There are a few factors that could stymie the strategy. First, some people who voted for Trump in 2016 may not do so again.
“The flipping of votes from Republican to Democratic nominee X could ultimately be a bigger factor than any potential increase we see in voter turnout,” Ostermeier said.
Second, the Democrats could nominate someone more popular than Hillary Clinton. In one sense, that wouldn’t be hard. Clinton was uniquely unpopular in Greater Minnesota, receiving only about 35 percent of votes in the region (Al Franken got 39 percent in 2008).
But voters in Greater Minnesota have historically favored moderate Democrats, as their votes for Amy Klobuchar and Tim Walz would suggest. It’s possible the average Greater Minnesota voter won’t be interested in a party they perceive as moving to the left — or a candidate that is further left.
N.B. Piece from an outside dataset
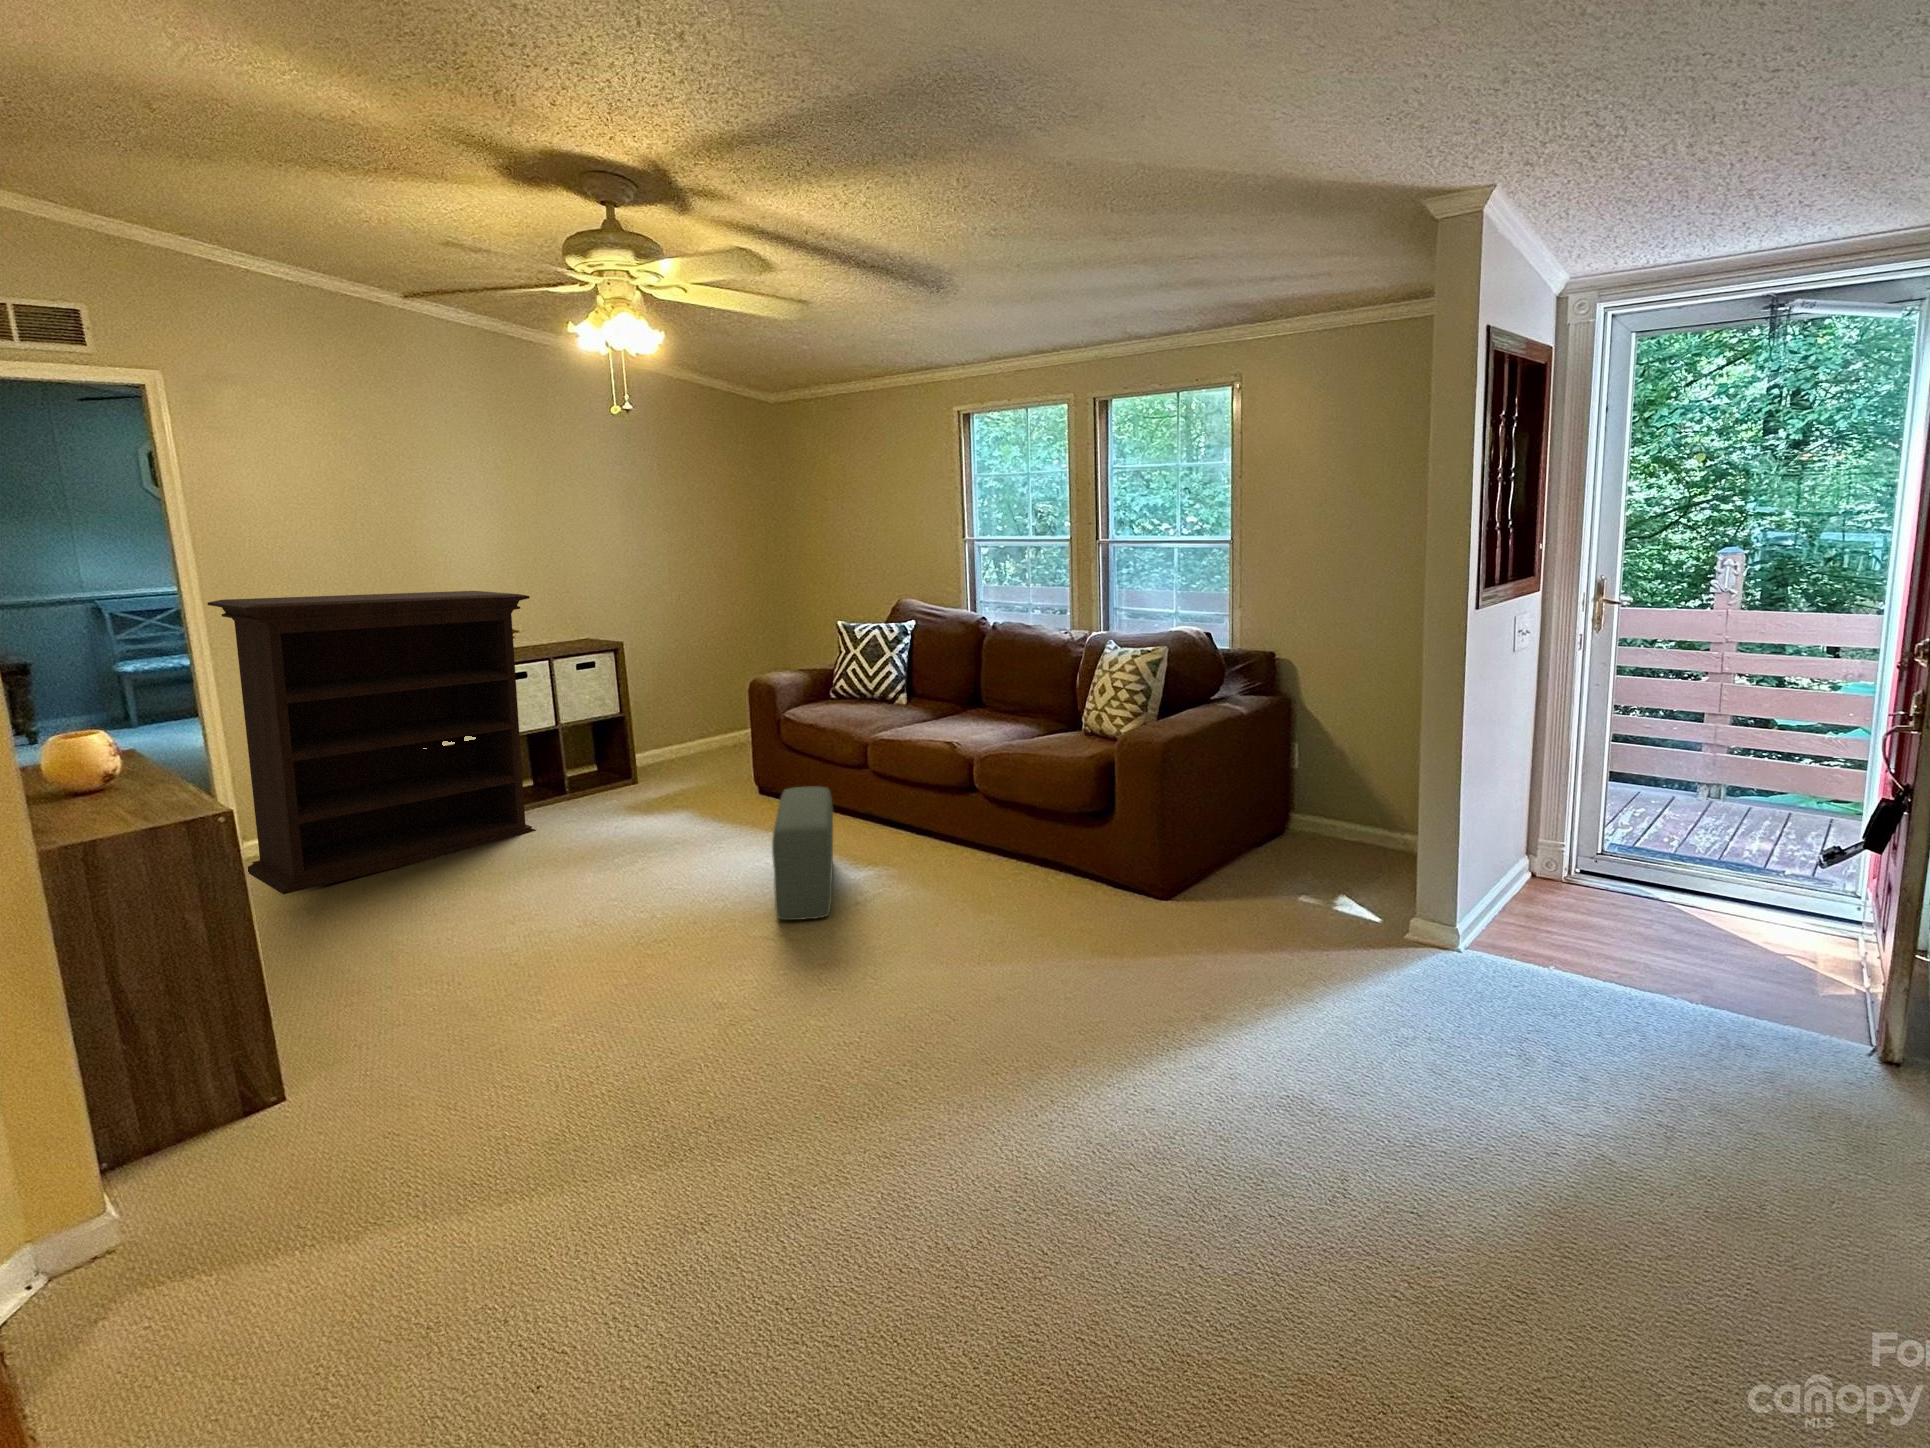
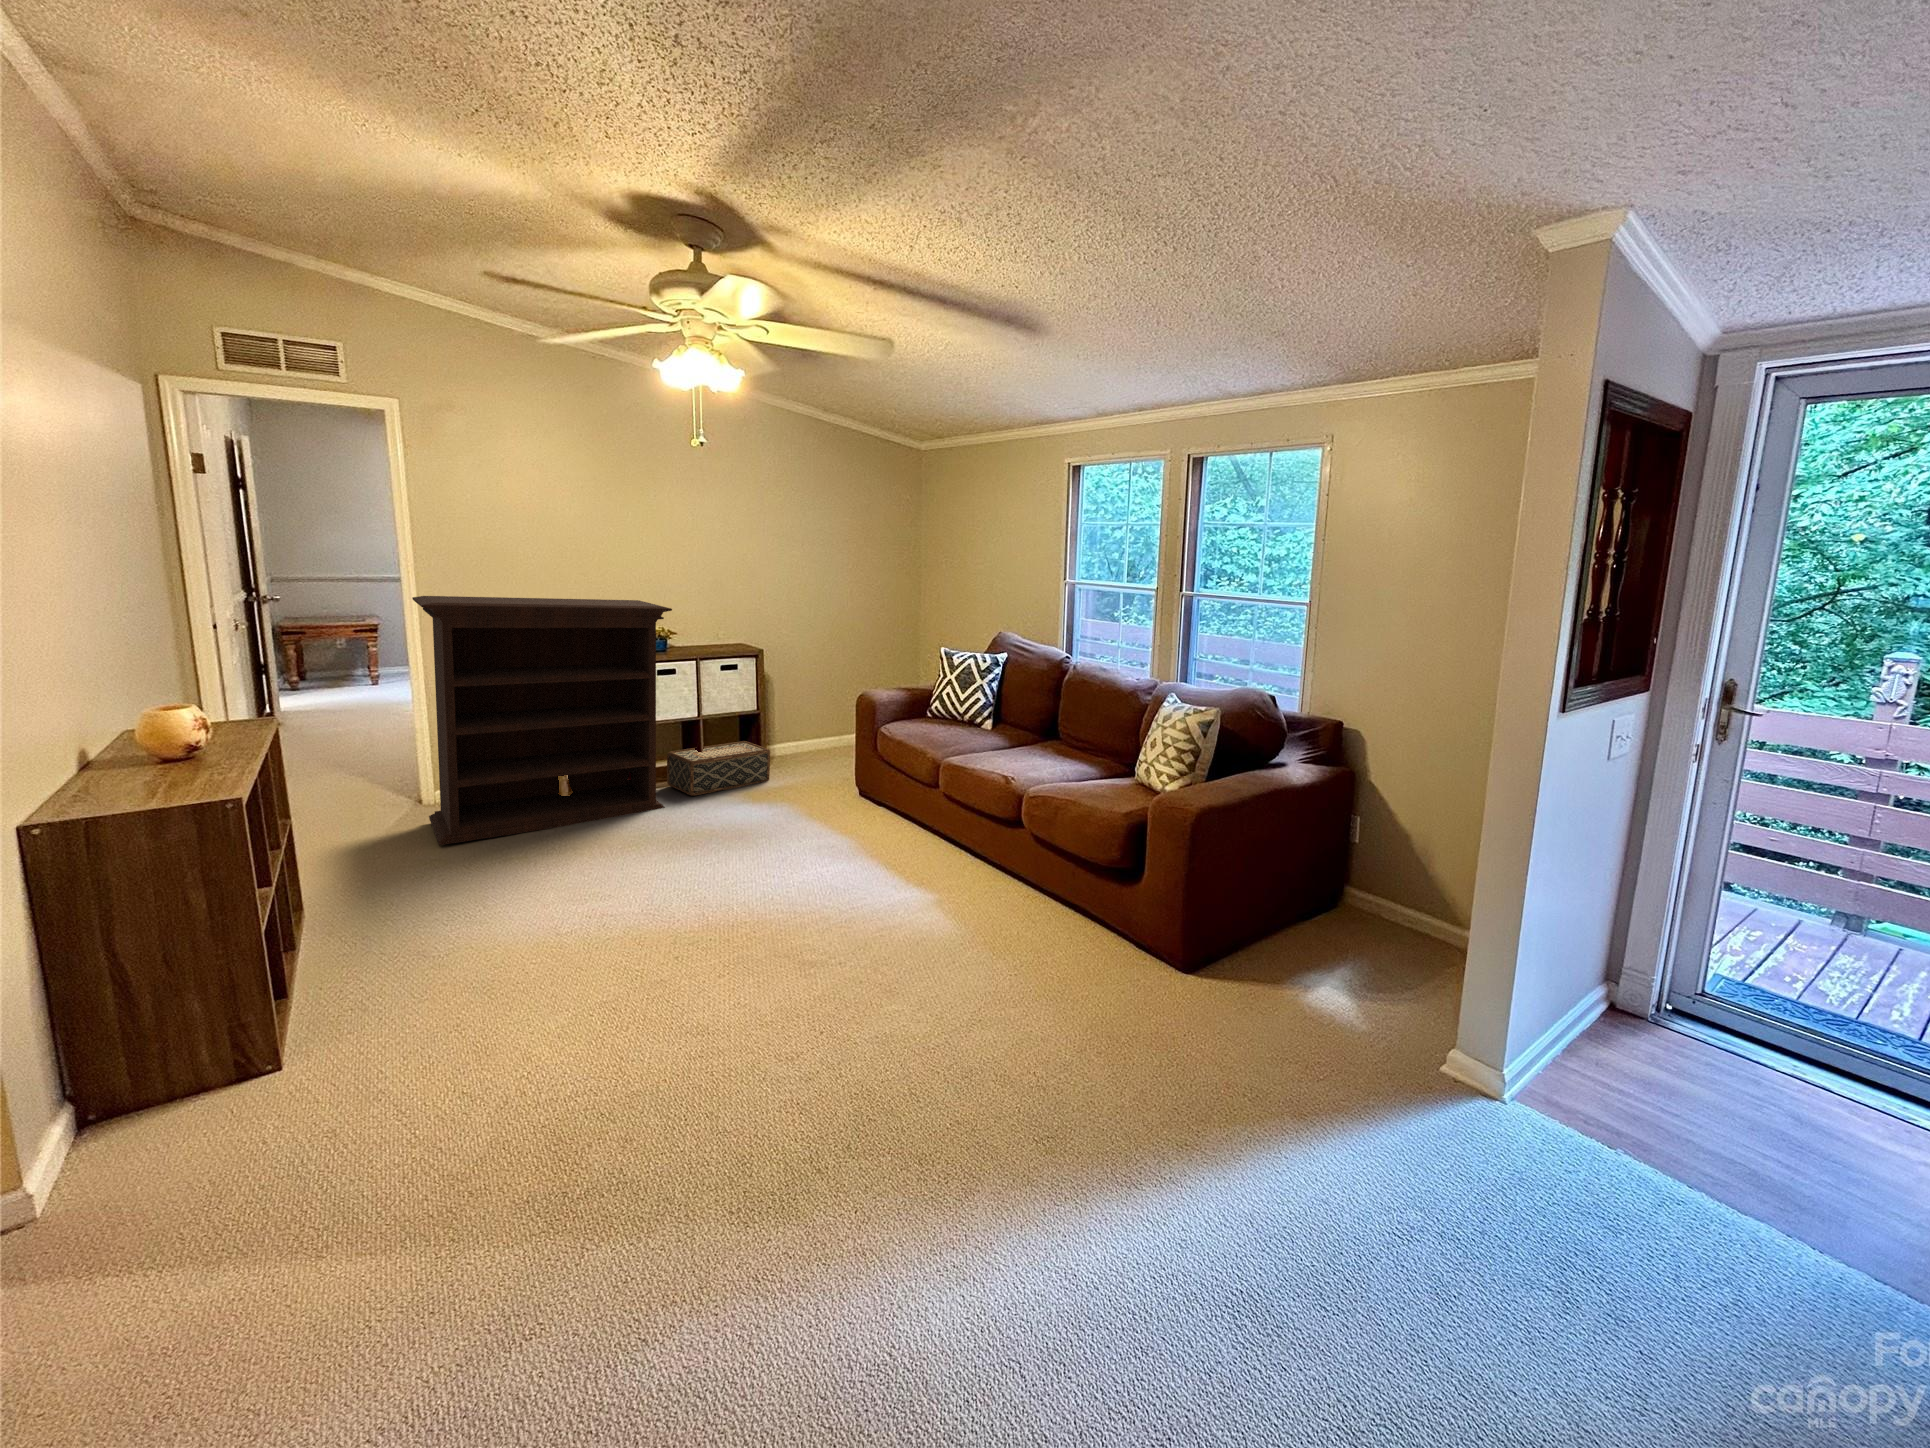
woven basket: none [522,750,645,816] -> present [667,741,770,796]
pouf: present [772,787,833,920] -> none [804,804,888,940]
“The center of the Democratic Party has moved further to the left than in 2016, so that could nullify any personal appeal (a Democratic candidate) may have among those voters just because of a greater turnoff to the Democratic party overall,” Ostermeier said.
Another factor is new voters who have turned 18 since the 2016 election. A large share of young people who vote will likely vote for the Democratic nominee. But the open question is how many of them will actually vote (historically, not all that many).
Even if the Trump campaign can mobilize older voters who didn’t turn out in 2016 to get out and vote next year, it might not overcome the young voter influx in 2020, Ostermeier said.
As to whether the small counties strategy is worth pursuing, Ostermeier says he’s not sure.
“If it is successful in driving turnout in those counties, I don’t think it can overcome the other factors and flip the state for the Republicans,” he said.
But the Trump campaign is bullish on its odds for victory in Minnesota.
“The RNC and Trump Campaign have invested over $350 million to develop a sophisticated data operation to identify voters in key states such as Minnesota and Wisconsin. As a result, we have a huge advantage over the Democrats and will help elect Republicans up and down the ballot,” Trump Victory spokesperson Samantha Cotten said in an emailed statement.